Survey demographic data indicates that they are not the disenfranchised fringe. Most have college degrees and have middle class incomes. Actual activists have a slightly more education and income.
I am a severe critic of the Tea Party movement and have written on it extensively. To dismiss this movement as a joke is to ignore the threat they pose to the GOP and ultimately to our democracy.
If you dig beneath the surface, for example, in the Maine platform, you will see hints of a theocracy and a strong animus towards immigrants and minorities. At its core is producerism populism.

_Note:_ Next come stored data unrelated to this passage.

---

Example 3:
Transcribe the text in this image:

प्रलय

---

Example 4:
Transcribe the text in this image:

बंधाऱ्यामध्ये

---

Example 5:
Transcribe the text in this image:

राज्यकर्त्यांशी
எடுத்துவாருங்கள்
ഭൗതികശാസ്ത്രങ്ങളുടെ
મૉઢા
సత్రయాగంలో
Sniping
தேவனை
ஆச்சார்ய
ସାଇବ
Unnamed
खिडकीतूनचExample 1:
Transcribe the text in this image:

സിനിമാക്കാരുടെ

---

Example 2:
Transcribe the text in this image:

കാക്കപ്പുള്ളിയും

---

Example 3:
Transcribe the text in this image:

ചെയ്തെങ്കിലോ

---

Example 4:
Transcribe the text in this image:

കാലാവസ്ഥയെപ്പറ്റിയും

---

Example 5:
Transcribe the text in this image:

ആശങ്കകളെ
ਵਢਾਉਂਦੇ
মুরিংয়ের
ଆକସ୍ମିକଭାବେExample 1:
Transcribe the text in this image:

Moreover, you overlook its radical libertarianism which holds that the federal government and its policies are illegitimate; the ties between local groups and Oath Keepers and the Patriot militia; the Second and Tenth Amendment groups; the "continental congress" and its network; the delegitimizing aspect of the birther conspiracy within this movement; and, the open carry at town hall meetings.

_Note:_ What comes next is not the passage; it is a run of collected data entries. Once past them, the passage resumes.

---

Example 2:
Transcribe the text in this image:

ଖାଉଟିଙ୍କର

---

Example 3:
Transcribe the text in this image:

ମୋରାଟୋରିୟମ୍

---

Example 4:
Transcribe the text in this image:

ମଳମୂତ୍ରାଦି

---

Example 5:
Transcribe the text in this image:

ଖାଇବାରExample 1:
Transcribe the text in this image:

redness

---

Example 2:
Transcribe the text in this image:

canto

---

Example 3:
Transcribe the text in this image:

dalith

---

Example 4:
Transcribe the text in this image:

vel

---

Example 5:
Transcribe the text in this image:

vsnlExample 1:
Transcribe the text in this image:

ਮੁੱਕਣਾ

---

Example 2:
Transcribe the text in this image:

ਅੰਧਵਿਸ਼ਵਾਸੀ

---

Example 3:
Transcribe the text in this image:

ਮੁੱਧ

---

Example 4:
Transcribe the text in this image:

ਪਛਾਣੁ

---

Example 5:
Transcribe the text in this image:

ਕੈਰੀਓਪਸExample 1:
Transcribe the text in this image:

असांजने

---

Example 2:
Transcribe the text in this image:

And if you're worried about the republican party then you should be: because their election result will be enhanced by Tea Partiers.

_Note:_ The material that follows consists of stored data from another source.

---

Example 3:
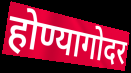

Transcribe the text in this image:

होण्यागोदर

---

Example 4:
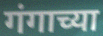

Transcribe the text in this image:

गंगाच्या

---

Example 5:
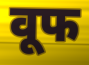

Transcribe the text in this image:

वूफ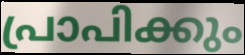
പ്രാപിക്കും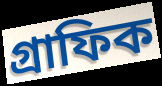
গ্ৰাফিক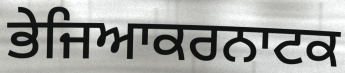
ਭੇਜਿਆਕਰਨਾਟਕ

But what that means is that the republican party needs to tidy up its backyard. Not that THERE IS a Tea Party.
The Libertarians, the Greens, the Communists - those are all political parties. Granted they are smallish and don't get many candidates or more than a few percent of the vote (Communists essentially get zero votes or candidates in America) but they are actually parties with platforms and ideas for change.
The Tea Party is not organized, and is defined more by what it's against than what it's for. Yeah, they say they're for freedom, for liberty, etc, but that's not new, and the other parties are ALSO for that. Being "for freedom and liberty" is not a platform. It's rhetoric, no matter how passionately yelled. The rest is "I'm against.... " rhetoric. It's not inspirational to most, but it is good theater. Which explains why the media just LOVES the baggers.
The Tea Party is for maintaining the status quo, or worse, a throwback to an idealized past that didn't exist. I recently heard a statement about how successful political movements are based in change, not in defending the status quo. Defense of the way things are works best in times of peace and economic security. That doesn't describe today. The Tea Party might have an impact on the elections, but unless and until they develop some progressive platforms of change, they will fail to really take root as a viable party in America. They'll remain disenfranchised far right conservatives.
Nuts and Tea, anyone?
One of the reasons that Tea Party people just kicked Bennet to the curb was that he, like Bush, is a social conservative rather than a fiscal conservative. Think smaller and less intrusive government.
Tea Party people don't want to spend anyone's money for a bloated government, but that concept is so anathema to the left that it blinds them to straighforward concepts staring them in the face. There are none so blind as those who will not see.
I'd start by shutting down the wars, and slashing the Defense Department budget for traditional warfare materiel, while building up our military capacity for intelligence-based operations, small and "special" operations, the kind that win wars against terrorist multinational "forces." I think our Defense spending is so bloated, in exactly the wrongest possible areas, that you might could fix the problem, right there.
Either way, I'm with you - balancing the checkbook has to be, if not first priority, then tied for first.
I don't know what any of that has to do with the syndrome I described in my comment, of those who voted for Bush, and are rightfully ashamed, now describing themselves as Tea partiers, because the Republican party has let them down, and does not seem to intend to act to further the values of those voters, in the future, any more than it did, under Bush. Am I confused, somewhere?